Effects of Atomic Age on Jewish Life in U.s.a. to Be Weighed by N.c.j.c.s.

Social tensions, domestic and world issues, and problems of the atomic age as they affect Jewish life will come under intensive scrutiny of 2,000 social workers and community planners at the 64th annual meeting of the National Conference of Jewish Communal Service, June 2 to 6, in Atlantic City, it was announced here today by Donald B. Hurwitz, of Philadelphia, Conference president.

Subjects to be considered by the conferees, Mr. Hurwitz said, will include health in the atomic age, implications of extreme rightist activity for Jewish communities, church-state relationships, religion in the public schools, worldwide Jewish-Catholic relationships, delinquency among middle-class adolescents, changes in metropolitan areas, segregation in the North, the relationship between public and voluntary services, the effect of public funds on voluntary services, and world tensions and national anxieties and their effects on Jewish communal service.

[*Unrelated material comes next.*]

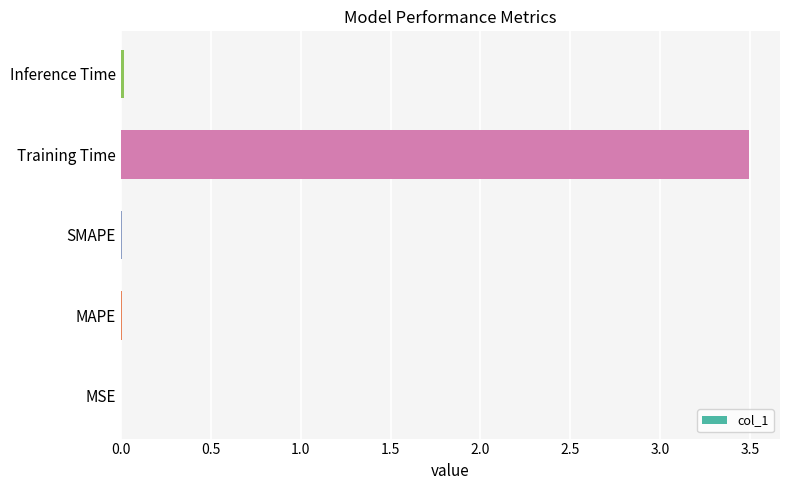

What is the average value?

0.7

These are among the topics to be discussed by more than 350 speakers, experts in every phase of health, welfare, education, and community planning and administration, addressing 143 sessions of the conference and preliminary meetings starting May 30.

Over-all theme of the gathering will be “Jewish Communal Services in Context: Perspectives and Implications for Today’s Practice.” This will be dealt with specifically at four general sessions and related discussion meetings. It will also be reflected in the deliberations of many other sessions. Mr. Hurwitz will preside at the general sessions, where keynote addresses will be given by Philip Bernstein of New York, executive director of the Council of Jewish Federations and Welfare Funds; and Harold Silver, director of the Jewish Family and Children’s Service of Detroit.